▶ **About this task**: Your copy should match the records exactly, except that it contains no pictures.

-------- Given data

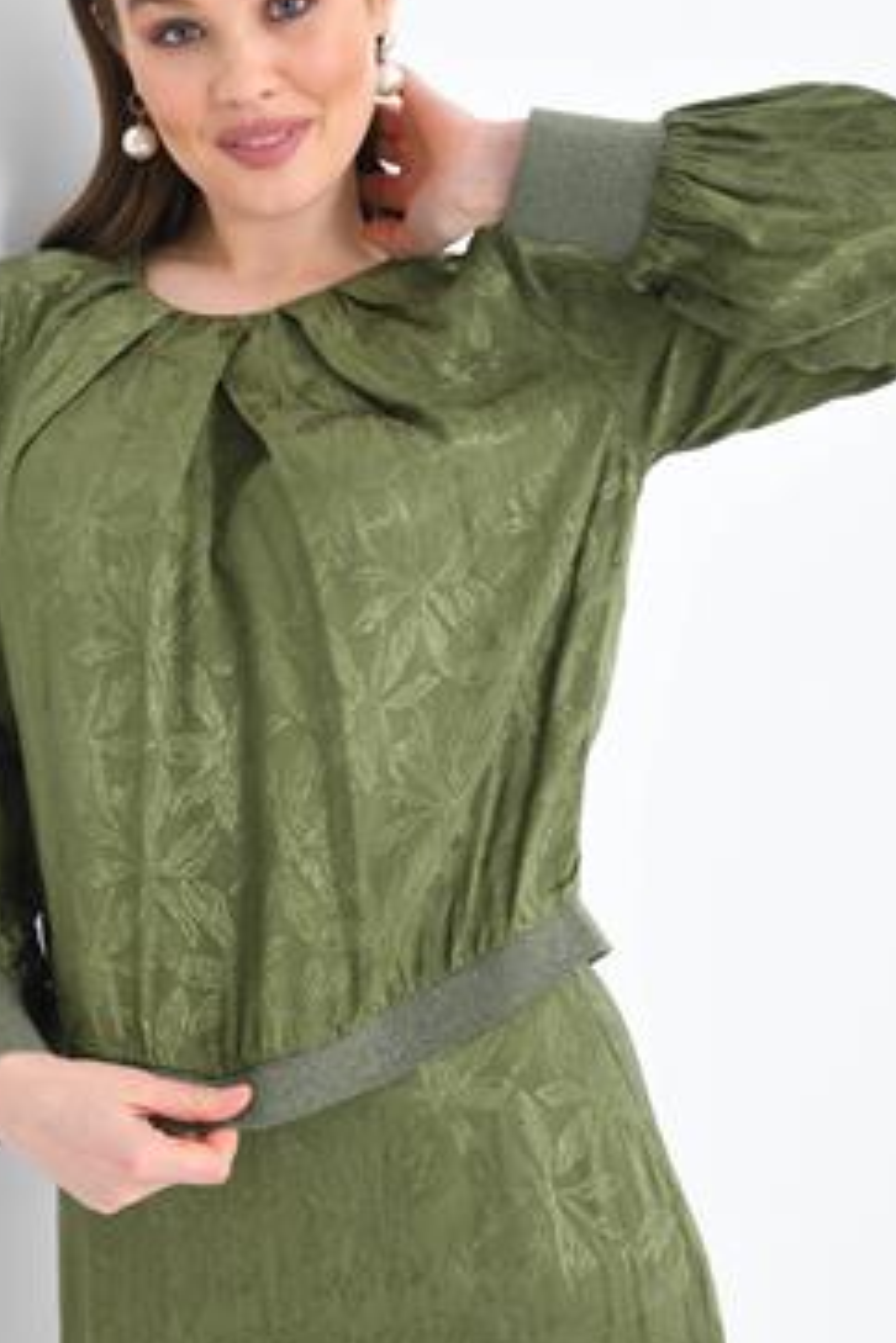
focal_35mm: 91
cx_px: 348
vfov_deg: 22.4
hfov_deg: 15.0
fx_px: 3397
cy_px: 640
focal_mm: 58
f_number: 7.1
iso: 250
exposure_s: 1/125
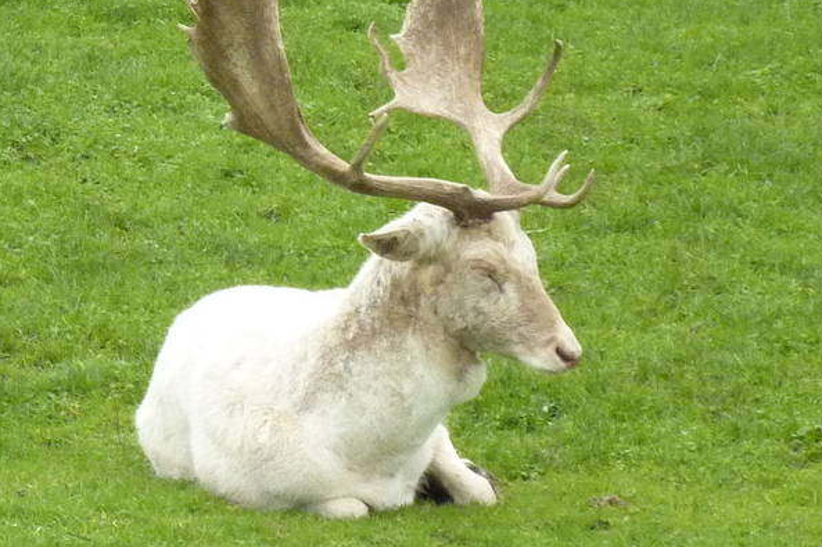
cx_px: 87
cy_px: -227
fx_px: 6665
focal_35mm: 292
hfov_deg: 7.0
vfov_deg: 4.7
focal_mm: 17
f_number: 4.3
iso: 320
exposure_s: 1/500
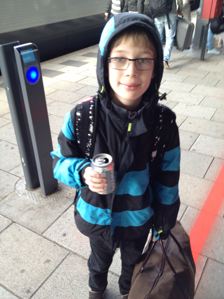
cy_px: 150
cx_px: 112
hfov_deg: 40.7
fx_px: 302
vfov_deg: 52.6
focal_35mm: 35
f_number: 2.4
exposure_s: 1/40
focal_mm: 4.28
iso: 80
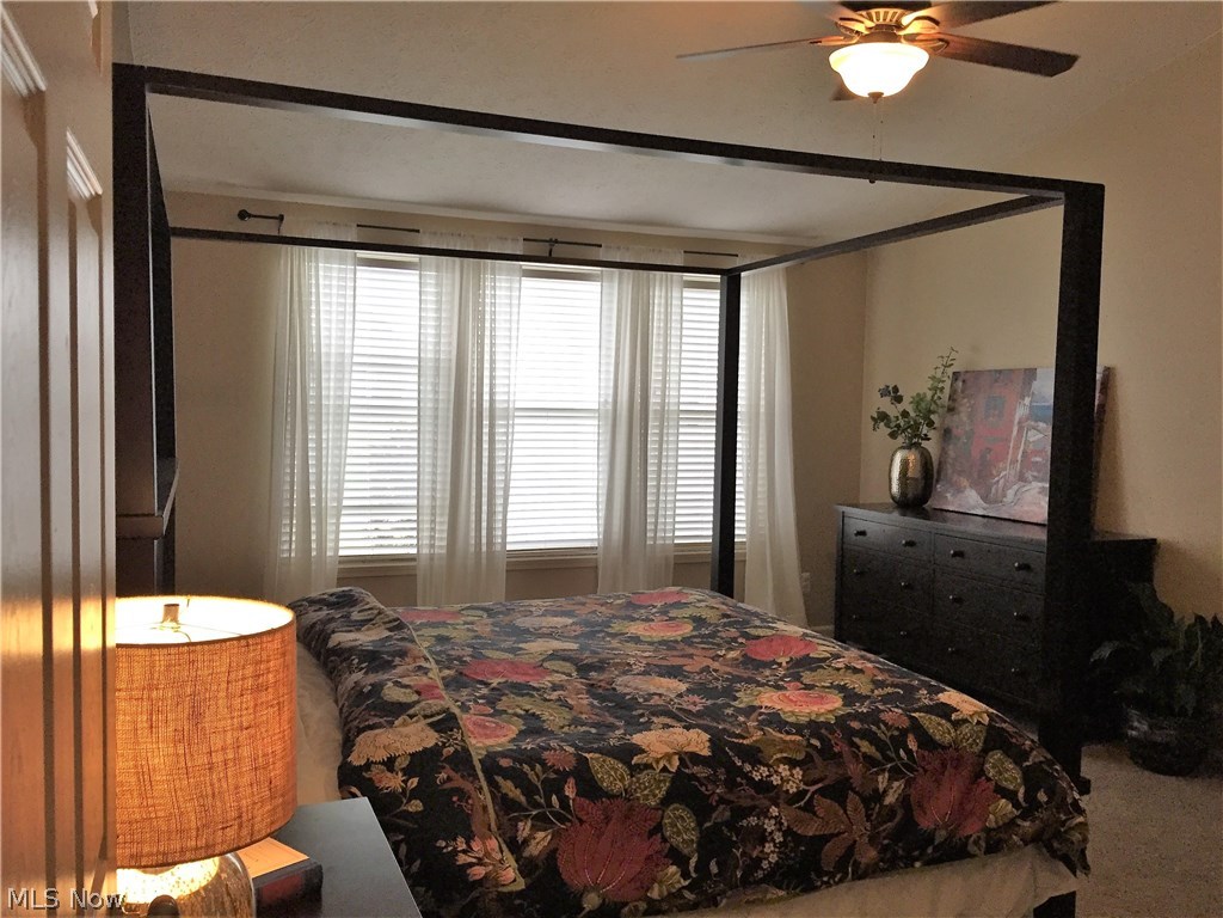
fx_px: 1025
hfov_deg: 61.7
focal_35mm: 29
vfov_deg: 48.2
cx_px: 612
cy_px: 459
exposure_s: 1/30
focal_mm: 4.15
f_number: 2.2
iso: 50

----------------

▶ **Result**:
focal_35mm: 91
cx_px: 348
vfov_deg: 22.4
hfov_deg: 15.0
fx_px: 3397
cy_px: 640
focal_mm: 58
f_number: 7.1
iso: 250
exposure_s: 1/125
cx_px: 87
cy_px: -227
fx_px: 6665
focal_35mm: 292
hfov_deg: 7.0
vfov_deg: 4.7
focal_mm: 17
f_number: 4.3
iso: 320
exposure_s: 1/500
cy_px: 150
cx_px: 112
hfov_deg: 40.7
fx_px: 302
vfov_deg: 52.6
focal_35mm: 35
f_number: 2.4
exposure_s: 1/40
focal_mm: 4.28
iso: 80
fx_px: 1025
hfov_deg: 61.7
focal_35mm: 29
vfov_deg: 48.2
cx_px: 612
cy_px: 459
exposure_s: 1/30
focal_mm: 4.15
f_number: 2.2
iso: 50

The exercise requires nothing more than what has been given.